Lucene Highlighter class: highlight different words in different colors

Question

I asked this question four years ago... At the time I did manage to implement a solution using javax.swing.text.html.HTMLDocument. There's also the interface org.w3c.dom.html.HTMLDocument in the standard Java library. This way is hard work.

But for anyone interested there's a far simpler solution. Taking advantage of the fact that Lucene's SimpleHTMLFormatter returns about the simplest imaginable "marked up" piece of text: chosen words are highlighted with the HTML B tag. That's it. It's not even a "proper" HTML fragment, just a String with <B>s and </B>s in it.

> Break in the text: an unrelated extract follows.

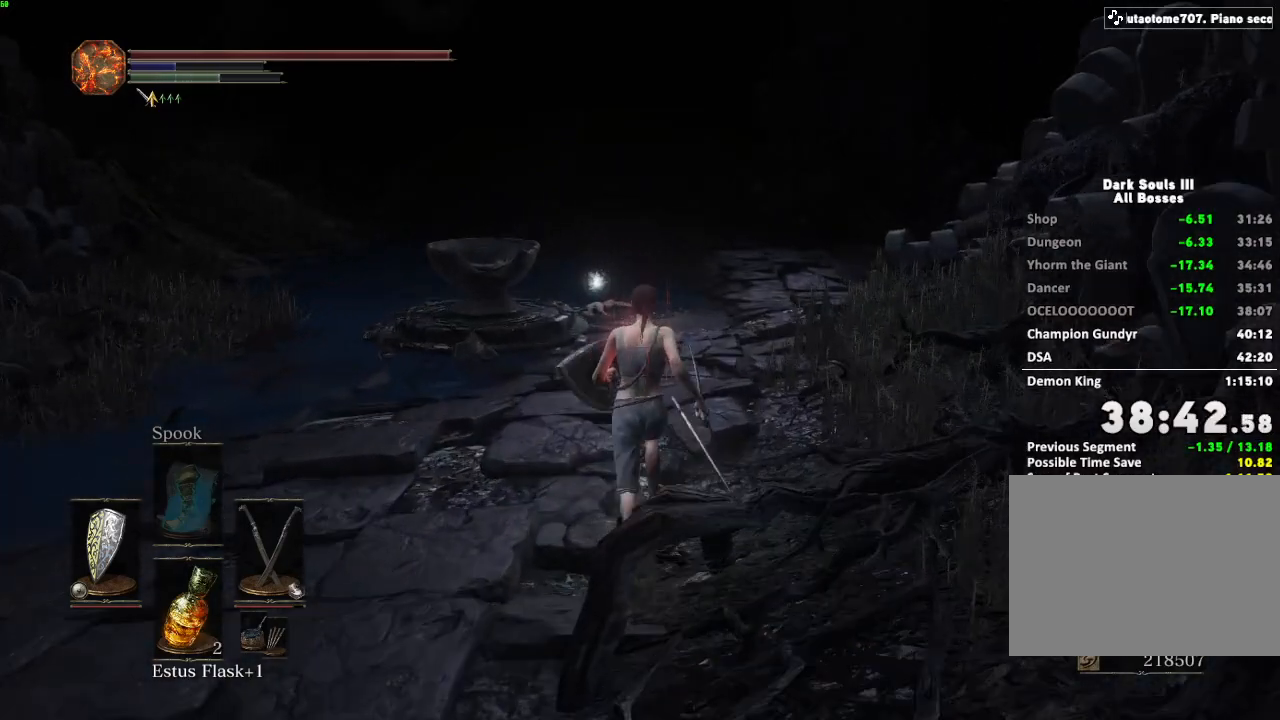
{"keys": ["space", "w"], "mouse": [], "events": [[283, "space", "down"]]}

A multi-word query generates a BooleanQuery... from which you can extract multiple TermQuerys by going booleanQuery.clauses() ... getQuery()

I'm working in Groovy. The colouring I want to apply is console codes, as per BASH (or Cygwin). Other types of colouring can be worked out on this model.

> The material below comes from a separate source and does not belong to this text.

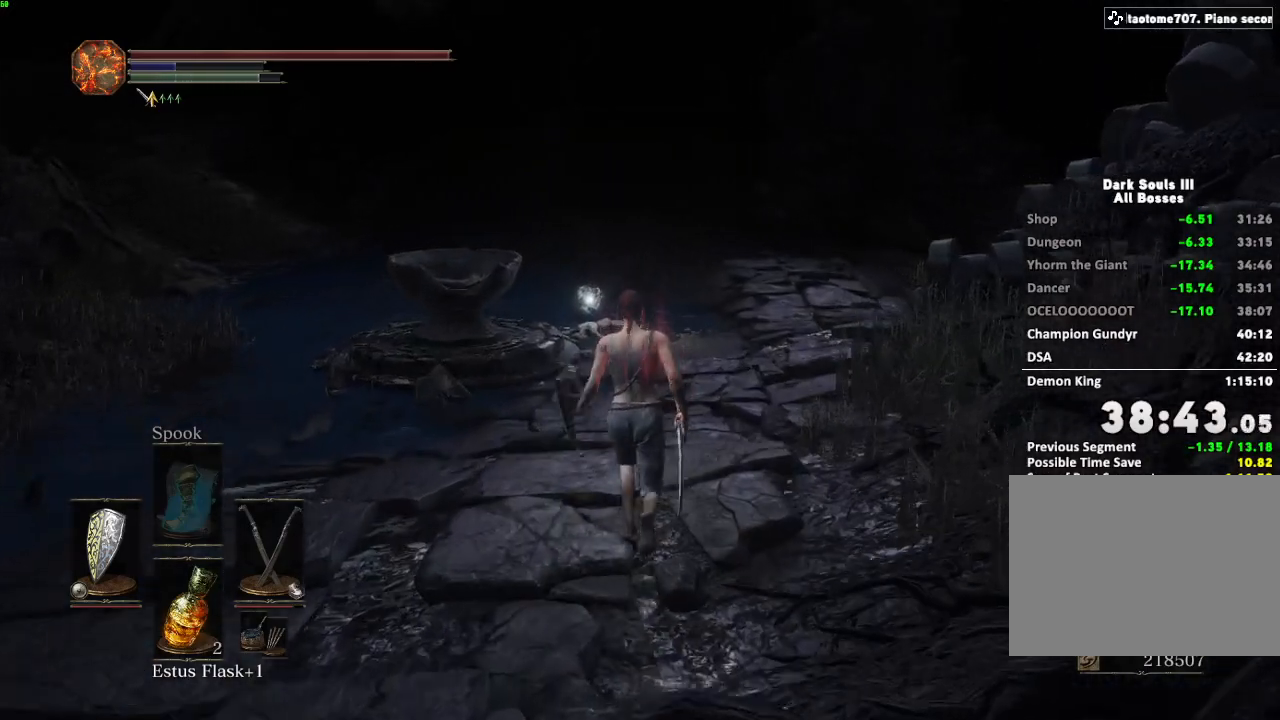
{"keys": ["space", "w"], "mouse": [], "events": []}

So you set up a map before to hold your "markup details":

def markupDetails = [:]

Then for each TermQuery, you call this, with the same text param each time, stipulating a different colour param for each term. NB I'm using Lucene 6.

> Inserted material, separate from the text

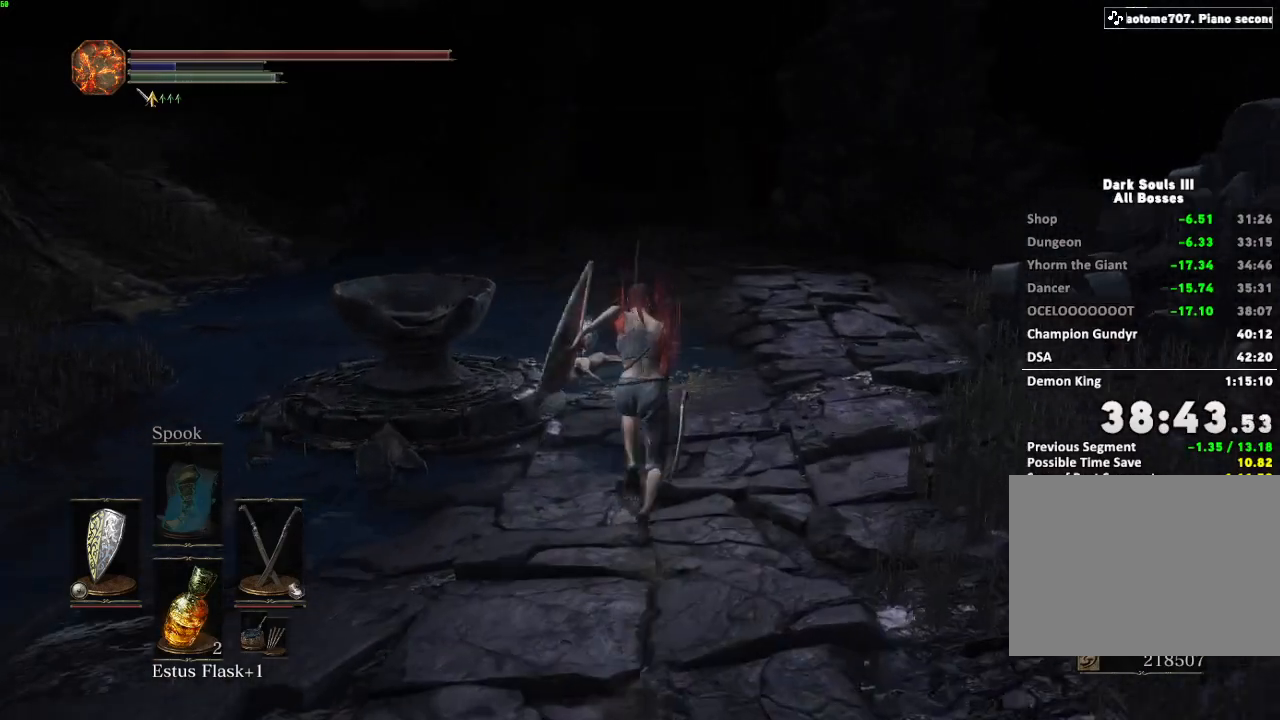
{"keys": ["space", "w"], "mouse": [], "events": []}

def createHighlightAndAnalyseMarkup( TermQuery tq, String text, String colour ) {
    def termQueryScorer = new QueryScorer( tq )
    def termQueryHighlighter = new Highlighter( formatter, termQueryScorer )
    TokenStream stream = TokenSources.getTokenStream( fieldName, null, text, analyser, -1 )
    String[] frags = termQueryHighlighter.getBestFragments( stream, text, 999999 )
    // not sure under what circs you get > 1 fragment...
    assert frags.size() <= 1
    // NB you don't always get all terms in all returned LDocuments... 
    if( frags.size() ) {
        String highlightedFrag = frags[ 0 ]
        Matcher boldTagMatcher = highlightedFrag =~ /<\/?B>/
        def pos = 0
        def previousEnd = 0
        while( boldTagMatcher.find()) {
            pos += boldTagMatcher.start() - previousEnd
            previousEnd =  boldTagMatcher.end()
            markupDetails[  pos ] = boldTagMatcher.group() == '<B>'? colour : ConsoleColors.RESET
        }
    }
}

As I said, I wanted to colourise console output. The colour parameter in the method here is per the console colour codes as found here, for example. E.g. yellow is \033[033m. ConsoleColors.RESET is \033[0m and marks the place where each coloured bit of text stops.

... after you've finished doing this with all TermQuerys you will have a nice map telling you where individual colours begin and end. You work backwards from the end of the text so as to insert the "markup" at the right position in the String. NB here text is your original unmarked-up String:

    markupDetails.sort().reverseEach{ pos, markup ->
        String firstPart = text.substring( 0, pos )
        String secondPart = text.substring( pos )
        text = firstPart + markup + secondPart
    }

... at the end of which text contains your marked-up String: print to console. Lovely.